We can prove shark attack deterrents work. Since the introduction of netting and drum lines on popular southeast Queensland beaches in 1962 there has been only one death at a protected beach, compared with 27 at the same beaches between 1919 and 1961. Shark attacks also fell dramatically in Sydney after netting of the city’s most popular beaches in the 1930s and despite a fivefold increase in the city’s population and the rise of surfing as one of the city’s most popular sports.
Critics from the Greens argue netting does not create a fixed barrier against sharks. True, but the figures do not lie. Sharks approaching popular beaches seldom pass the nets strung offshore, preferring to take the large drum-line baits below the surface. Environmentalists say other animals also die. True, but so what? Most Australians would prefer their safety, and we know whale and dolphin numbers are healthy.
The NSW government is now working on a program of nets and drum lines in the north of the state after a series of attacks off Ballina and Evans Head. Many surf clubs have also invested in shark-spotting drones. After the debacle of the Baird government’s attempt to ban greyhound racing, this is smart politics.
How unsurprising then — as Pawle has revealed — that a federal Senate environment committee chaired by Tasmanian Greens Senator Peter Whish-Wilson, and including Sydney Greens Senator Lee Rhiannon, has taken the view its role “is to help revive the numbers of sharks, downplay the dangers they pose” and dismiss successful protection methods.
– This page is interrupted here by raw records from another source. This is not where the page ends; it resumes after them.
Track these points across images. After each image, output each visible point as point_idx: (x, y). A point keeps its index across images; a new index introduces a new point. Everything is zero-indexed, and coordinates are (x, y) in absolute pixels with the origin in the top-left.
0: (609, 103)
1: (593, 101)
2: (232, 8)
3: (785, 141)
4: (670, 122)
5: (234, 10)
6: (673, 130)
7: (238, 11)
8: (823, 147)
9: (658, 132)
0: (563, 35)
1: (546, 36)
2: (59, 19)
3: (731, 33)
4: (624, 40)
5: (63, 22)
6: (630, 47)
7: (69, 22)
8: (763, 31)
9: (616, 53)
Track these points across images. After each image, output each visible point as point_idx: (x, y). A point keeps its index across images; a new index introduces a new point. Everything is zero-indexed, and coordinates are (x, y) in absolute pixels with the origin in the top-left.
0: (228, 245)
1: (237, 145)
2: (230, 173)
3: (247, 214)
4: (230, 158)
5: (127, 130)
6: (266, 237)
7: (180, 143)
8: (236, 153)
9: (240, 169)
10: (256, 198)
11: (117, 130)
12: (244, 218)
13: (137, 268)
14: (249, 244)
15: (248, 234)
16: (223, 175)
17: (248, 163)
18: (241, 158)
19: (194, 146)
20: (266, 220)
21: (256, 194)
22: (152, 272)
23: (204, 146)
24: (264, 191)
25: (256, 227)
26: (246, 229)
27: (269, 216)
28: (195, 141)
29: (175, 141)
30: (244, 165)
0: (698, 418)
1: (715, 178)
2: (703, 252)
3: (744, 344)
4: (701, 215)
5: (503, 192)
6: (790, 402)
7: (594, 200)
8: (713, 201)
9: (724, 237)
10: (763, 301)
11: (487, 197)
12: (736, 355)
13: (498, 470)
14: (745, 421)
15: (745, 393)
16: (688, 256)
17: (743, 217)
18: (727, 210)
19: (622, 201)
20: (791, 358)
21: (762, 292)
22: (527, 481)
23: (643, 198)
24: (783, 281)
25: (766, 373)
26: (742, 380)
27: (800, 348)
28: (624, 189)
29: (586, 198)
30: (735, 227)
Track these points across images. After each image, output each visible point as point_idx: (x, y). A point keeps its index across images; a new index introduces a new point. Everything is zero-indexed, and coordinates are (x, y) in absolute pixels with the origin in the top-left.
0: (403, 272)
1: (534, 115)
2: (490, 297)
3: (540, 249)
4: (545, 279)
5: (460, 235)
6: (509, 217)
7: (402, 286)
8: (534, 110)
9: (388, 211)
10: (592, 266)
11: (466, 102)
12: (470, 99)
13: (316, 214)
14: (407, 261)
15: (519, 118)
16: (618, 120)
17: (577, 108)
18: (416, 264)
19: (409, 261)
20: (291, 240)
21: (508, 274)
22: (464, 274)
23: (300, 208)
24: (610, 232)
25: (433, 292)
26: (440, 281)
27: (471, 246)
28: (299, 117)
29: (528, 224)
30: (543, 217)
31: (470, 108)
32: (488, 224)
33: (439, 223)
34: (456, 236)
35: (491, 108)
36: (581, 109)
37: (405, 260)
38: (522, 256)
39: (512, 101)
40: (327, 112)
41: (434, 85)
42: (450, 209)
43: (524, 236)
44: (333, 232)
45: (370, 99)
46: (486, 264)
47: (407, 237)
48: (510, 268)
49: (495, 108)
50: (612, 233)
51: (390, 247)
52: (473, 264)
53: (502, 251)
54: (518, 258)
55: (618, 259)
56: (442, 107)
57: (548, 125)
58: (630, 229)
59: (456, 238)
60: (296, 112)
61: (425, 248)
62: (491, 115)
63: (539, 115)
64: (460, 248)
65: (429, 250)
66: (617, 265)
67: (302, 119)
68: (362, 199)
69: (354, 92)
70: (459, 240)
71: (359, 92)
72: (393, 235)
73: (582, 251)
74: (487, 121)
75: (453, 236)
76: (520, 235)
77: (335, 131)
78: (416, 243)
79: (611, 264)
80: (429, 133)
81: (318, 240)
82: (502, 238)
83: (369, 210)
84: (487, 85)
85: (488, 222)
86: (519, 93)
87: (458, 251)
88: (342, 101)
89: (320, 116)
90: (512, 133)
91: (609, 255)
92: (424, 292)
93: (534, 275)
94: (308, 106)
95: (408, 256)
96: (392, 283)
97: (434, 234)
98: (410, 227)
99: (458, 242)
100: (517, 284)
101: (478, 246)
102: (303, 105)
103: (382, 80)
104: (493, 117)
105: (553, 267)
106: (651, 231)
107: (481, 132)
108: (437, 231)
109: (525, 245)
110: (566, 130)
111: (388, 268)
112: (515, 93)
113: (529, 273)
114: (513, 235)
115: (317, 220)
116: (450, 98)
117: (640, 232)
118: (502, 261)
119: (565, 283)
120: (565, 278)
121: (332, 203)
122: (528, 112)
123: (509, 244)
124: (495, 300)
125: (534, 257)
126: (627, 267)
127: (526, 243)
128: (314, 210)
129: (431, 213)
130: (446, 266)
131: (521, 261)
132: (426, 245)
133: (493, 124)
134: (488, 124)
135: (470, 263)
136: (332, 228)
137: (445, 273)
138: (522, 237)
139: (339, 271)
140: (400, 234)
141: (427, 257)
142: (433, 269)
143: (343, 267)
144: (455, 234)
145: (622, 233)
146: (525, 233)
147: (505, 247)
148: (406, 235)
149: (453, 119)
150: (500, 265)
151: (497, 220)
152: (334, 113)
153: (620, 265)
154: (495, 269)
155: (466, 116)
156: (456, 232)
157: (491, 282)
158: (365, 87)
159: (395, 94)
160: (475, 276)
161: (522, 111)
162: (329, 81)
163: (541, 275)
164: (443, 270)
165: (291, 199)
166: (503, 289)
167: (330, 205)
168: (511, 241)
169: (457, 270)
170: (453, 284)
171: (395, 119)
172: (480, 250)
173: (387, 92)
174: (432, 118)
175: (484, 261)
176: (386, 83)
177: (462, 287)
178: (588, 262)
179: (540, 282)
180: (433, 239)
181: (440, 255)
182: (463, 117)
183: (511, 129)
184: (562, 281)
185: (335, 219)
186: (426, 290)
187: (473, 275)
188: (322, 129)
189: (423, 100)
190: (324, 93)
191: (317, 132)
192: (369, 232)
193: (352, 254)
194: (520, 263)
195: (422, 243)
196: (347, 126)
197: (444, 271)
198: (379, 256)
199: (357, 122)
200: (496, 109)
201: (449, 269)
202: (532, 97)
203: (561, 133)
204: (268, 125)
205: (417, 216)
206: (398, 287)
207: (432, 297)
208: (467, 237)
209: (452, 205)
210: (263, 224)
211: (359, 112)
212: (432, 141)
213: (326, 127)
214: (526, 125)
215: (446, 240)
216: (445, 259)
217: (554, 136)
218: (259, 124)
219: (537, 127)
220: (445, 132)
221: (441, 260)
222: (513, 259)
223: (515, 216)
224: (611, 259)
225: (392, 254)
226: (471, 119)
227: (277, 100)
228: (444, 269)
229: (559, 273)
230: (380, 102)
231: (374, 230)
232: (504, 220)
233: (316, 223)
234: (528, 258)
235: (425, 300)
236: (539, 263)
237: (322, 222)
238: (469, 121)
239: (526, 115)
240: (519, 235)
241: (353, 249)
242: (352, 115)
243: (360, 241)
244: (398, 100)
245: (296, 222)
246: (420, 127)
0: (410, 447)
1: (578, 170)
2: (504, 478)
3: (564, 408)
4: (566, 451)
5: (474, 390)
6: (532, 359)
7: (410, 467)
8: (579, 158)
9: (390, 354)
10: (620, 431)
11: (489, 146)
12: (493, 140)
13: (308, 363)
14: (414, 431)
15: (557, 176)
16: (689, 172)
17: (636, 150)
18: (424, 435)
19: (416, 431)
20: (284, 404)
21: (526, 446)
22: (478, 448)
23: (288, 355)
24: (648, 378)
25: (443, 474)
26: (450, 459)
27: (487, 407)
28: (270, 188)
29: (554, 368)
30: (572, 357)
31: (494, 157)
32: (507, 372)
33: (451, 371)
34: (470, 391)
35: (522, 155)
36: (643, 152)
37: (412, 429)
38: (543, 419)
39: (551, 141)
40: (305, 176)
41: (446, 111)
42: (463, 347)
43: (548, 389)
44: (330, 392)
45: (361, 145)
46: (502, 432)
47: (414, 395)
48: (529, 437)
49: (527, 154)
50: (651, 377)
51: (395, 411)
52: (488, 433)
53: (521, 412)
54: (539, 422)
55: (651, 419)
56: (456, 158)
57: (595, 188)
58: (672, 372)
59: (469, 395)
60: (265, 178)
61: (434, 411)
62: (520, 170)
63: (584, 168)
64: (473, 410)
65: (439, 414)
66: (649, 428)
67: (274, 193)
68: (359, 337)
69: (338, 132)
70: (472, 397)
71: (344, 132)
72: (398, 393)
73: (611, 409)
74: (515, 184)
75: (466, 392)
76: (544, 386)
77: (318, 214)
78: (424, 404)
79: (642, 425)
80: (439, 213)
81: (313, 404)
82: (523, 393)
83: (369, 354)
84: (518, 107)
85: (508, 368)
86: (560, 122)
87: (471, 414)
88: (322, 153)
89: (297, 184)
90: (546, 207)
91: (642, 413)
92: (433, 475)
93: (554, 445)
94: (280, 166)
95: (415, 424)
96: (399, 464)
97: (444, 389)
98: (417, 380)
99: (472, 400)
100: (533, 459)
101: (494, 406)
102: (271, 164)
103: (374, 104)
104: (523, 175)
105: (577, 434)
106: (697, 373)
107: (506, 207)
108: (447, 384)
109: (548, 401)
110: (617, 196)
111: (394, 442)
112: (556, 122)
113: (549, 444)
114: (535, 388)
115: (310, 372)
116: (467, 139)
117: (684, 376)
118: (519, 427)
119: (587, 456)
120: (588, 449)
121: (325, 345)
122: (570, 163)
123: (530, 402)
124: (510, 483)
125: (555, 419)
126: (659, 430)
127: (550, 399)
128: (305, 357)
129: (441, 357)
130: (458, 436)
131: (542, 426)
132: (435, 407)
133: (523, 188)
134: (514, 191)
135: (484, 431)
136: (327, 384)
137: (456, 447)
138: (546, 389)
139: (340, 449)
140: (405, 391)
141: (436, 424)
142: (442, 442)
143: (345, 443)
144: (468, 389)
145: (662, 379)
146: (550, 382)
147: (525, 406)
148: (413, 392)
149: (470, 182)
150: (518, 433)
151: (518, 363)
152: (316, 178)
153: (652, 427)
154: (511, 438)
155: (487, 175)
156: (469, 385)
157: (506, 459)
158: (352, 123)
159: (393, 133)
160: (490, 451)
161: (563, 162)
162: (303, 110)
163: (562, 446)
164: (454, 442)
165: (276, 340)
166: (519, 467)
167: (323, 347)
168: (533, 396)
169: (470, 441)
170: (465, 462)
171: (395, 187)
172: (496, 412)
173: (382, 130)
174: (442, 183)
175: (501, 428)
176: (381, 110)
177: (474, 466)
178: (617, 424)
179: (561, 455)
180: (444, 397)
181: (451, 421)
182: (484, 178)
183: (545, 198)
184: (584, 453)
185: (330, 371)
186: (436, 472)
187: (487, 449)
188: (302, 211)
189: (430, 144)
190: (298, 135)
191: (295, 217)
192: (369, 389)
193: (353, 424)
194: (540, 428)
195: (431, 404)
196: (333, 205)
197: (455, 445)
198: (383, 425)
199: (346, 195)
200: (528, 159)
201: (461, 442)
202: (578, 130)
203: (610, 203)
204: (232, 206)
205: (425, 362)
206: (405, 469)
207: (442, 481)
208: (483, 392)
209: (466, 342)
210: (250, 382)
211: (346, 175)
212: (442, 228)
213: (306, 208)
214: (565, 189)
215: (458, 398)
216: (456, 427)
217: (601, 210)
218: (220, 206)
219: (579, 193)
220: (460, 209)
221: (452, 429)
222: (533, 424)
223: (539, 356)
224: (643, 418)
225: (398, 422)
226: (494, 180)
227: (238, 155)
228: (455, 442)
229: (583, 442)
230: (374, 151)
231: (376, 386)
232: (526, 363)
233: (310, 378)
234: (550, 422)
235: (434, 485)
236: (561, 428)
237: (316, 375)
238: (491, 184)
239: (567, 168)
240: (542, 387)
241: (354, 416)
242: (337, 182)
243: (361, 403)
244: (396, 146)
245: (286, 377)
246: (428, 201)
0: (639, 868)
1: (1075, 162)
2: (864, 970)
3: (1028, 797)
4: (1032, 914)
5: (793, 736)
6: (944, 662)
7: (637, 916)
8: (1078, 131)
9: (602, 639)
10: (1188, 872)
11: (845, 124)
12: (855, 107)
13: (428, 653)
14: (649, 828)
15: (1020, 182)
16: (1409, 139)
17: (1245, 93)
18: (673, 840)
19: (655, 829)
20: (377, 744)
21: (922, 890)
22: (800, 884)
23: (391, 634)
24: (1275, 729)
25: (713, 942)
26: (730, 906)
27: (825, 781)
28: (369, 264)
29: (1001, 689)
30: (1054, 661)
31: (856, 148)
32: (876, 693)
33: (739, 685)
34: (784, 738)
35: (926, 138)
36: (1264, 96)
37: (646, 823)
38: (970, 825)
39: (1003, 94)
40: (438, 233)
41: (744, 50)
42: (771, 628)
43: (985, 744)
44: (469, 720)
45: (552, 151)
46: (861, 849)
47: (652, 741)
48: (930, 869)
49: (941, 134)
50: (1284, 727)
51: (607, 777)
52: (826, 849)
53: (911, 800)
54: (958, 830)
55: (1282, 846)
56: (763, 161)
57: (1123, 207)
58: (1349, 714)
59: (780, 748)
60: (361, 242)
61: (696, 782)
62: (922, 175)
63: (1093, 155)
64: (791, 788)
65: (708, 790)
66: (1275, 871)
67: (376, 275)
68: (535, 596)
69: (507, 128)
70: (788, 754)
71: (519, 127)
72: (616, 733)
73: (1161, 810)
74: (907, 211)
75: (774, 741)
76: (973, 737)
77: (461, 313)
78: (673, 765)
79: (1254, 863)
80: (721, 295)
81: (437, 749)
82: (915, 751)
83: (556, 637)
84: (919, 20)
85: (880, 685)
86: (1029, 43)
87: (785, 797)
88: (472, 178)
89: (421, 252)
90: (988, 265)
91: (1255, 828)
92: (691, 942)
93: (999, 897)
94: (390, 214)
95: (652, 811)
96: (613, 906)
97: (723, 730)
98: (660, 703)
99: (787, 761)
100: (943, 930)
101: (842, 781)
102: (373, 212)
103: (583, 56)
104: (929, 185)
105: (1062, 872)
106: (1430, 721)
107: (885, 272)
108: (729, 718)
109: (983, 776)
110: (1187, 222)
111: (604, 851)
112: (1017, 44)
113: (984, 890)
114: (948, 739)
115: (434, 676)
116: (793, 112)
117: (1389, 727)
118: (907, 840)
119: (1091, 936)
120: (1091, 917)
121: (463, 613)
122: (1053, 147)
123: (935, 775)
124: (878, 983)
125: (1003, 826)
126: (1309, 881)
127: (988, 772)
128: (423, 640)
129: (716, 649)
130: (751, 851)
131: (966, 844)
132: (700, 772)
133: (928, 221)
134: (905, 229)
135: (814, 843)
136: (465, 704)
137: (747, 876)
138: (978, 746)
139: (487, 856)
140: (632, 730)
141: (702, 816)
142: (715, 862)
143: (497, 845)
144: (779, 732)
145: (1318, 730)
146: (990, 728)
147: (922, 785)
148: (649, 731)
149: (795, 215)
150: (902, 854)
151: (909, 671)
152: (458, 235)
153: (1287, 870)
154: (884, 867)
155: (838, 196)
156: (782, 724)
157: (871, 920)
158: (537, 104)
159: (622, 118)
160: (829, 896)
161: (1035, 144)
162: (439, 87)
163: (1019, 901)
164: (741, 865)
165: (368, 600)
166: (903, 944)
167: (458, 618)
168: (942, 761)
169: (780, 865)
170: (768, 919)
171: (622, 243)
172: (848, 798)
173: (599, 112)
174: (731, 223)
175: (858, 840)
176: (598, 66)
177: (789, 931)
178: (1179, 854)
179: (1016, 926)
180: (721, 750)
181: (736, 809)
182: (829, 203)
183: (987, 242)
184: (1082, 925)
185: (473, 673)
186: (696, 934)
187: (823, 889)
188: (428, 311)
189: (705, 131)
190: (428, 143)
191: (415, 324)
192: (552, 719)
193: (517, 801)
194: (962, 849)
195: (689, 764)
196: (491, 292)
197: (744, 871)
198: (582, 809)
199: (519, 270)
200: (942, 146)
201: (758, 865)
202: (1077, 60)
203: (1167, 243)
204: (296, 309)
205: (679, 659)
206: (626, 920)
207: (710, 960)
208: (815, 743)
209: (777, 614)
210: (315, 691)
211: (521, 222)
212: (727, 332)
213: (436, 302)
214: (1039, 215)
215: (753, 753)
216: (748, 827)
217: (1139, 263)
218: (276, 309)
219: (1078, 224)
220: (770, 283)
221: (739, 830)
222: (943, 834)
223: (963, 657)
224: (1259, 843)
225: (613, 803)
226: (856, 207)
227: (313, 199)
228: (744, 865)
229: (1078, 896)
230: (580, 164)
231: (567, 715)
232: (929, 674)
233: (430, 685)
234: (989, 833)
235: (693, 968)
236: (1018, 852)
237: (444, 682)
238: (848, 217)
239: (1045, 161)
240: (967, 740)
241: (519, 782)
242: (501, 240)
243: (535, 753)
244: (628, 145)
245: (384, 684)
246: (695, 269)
At its hearing in Perth last week, only days after girl’s death, it took evidence mainly from opponents of netting and conservation academics.
Whish-Wilson lamented the lack of coverage by media of drowning deaths and asked why the local newspaper had devoted its first four pages to Laeticia’s death. Well Senator, that would be because newspaper editors know what the public thinks about shark attacks.
In general, the popular newspapers and most commercial radio and television news programs do a good job on the issue and understand the horror the public feels about humans being eaten by sharks. Of course, at our ABC and Fairfax Media, reporters usually favour elite environmental and animal rights opinion. Just as they did during the greyhound racing ban controversy and the Gillard government’s live cattle export ban.
It is ironic that only days before the WA shark attack, activists renewed their campaign against thoroughbred hurdle racing after the death of a single horse in an Adelaide Hills race last weekend. No such protest on behalf of young women killed by sharks. People from the thoroughbred industry who secretly supported former NSW premier Mike Baird’s greyhound ban need to be very careful. Animal rights activists are well aware so-called “wastage” rates among thoroughbreds are far higher than among greyhounds.
The animal rights movement is underpinned by a philosophy that cares little for the lives of human beings. At its extremes it even supports the banning of guide dogs for the blind on the basis no animal’s life should be devoted to the privileging of humans. Media need to scrutinise this movement as The Australian’s Pawle has done.